BEGIN Supplied passage
This article looks at the complexities of colour symbolism, and what it means in different cultures.
Red lanterns Chinese New Year in Malaysia
© KLC School of Design
An individual colour can have different meanings in different cultures. For example, in parts of Africa yellow signifies high rank, in India it can represent commerce, and in many Western cultures yellow is a term used to signify cowardice, amongst other things. So context is everything, and in addition to the traditional meanings in different cultures, related to birth, death and marriage, there are extra layers of meaning from international marketing and communication – such as the bright red of Coca-Cola, or the yellow arches of McDonald’s.
According to Benjamin Whorf’s Linguistic Relativity Hypothesis, the language a person speaks determines how he or she experiences the world. This can affect how someone perceives colour. For example, the Shona language in Zimbabwe does not distinguish between red and orange. There seems to be a pattern, however, in the order in which all languages recognise colours: all languages appear to have a name for black and white, and if a third colour is recognised, that is red, and next comes yellow or green. This degree of elaboration in recognising colours seems to also be related to gender: in one study Nepali women could list more name colours than Nepali men, and it is suggested this might be culturally related, as Nepalese women traditionally wear more colourful clothing than men.
END Supplied passage
BEGIN Recorded data
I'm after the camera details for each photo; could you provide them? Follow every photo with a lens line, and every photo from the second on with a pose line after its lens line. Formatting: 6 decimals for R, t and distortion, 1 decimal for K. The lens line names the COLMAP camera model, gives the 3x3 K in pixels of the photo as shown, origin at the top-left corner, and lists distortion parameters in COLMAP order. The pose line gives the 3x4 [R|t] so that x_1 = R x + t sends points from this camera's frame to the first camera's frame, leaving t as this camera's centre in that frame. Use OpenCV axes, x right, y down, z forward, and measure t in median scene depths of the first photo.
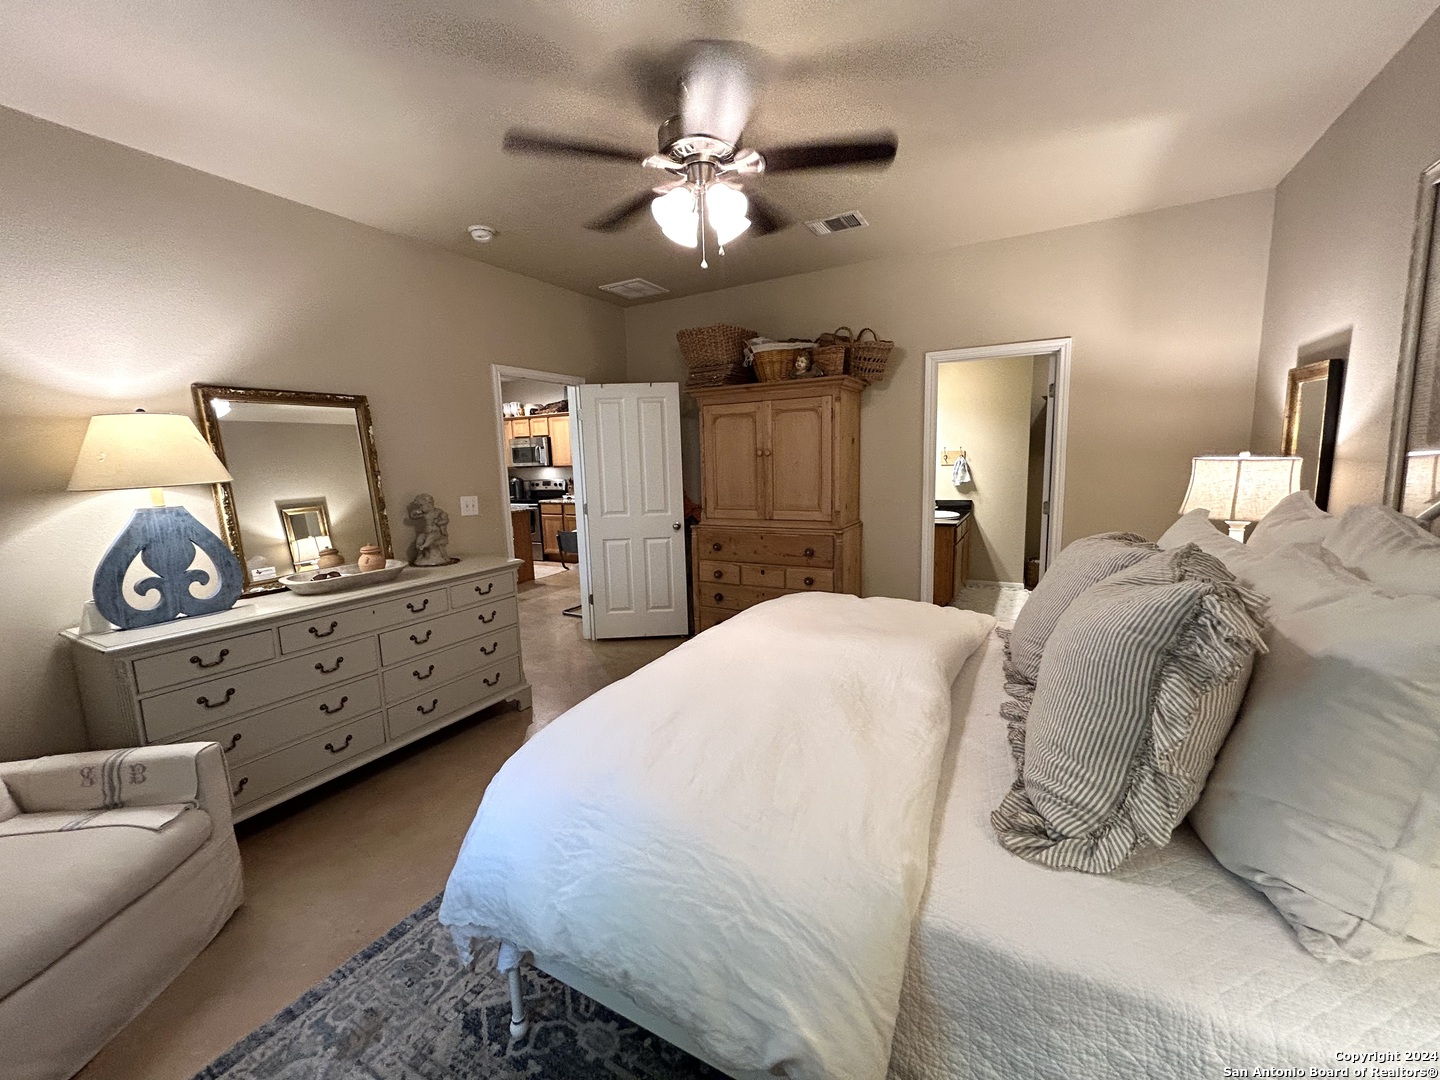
END Recorded data
### Instructions:
1 – According to the text on color symbolism, what can yellow stand for in India?
2 – Continue the text on color symbolism after its final sentence.

### Answers for this exercise:
1 – Commerce.

2 –
Psychologist E R Jaensch’s research suggests that the climate too has an affect on our colour preferences. People who live in sunny climates prefer warm, bright colours, whereas those from places with less sunlight prefer cooler, less saturated colours.
Do you agree with Jaensch’s research? Does climate affect your own colour preferences?

Global colour meanings

There are many websites discussing what colour means in other countries. A listing of colour meanings from around the world, with some great images to illustrate them, can be found on the Shutterstock website.
Olivia Briggs writing in the Huffington Post lists the significance of red, yellow, blue, green, purple, orange and pink around the world in this article.
Talking of pink, she says that although it’s widely accepted in Western cultures that it’s the colour for femininity and romance, in Japan, pink relates more to men than women, although it’s worn by both genders. In Korea, it symbolizes trust, and in Latin America, it’s symbolic to architecture. For many years, pink was an unrecognised color in China until it emerged into the culture due to increasing Western influences – the Chinese word for it translates as “foreign color.”

Colour on the world-wide web

Marketeers and web designers need to take into account the significance of their colour choices for products, so as to appeal to the global market. There is much advice on the internet for web designers to help them choose the right colours, such as this chart by Jeremy Girard for aboutTech.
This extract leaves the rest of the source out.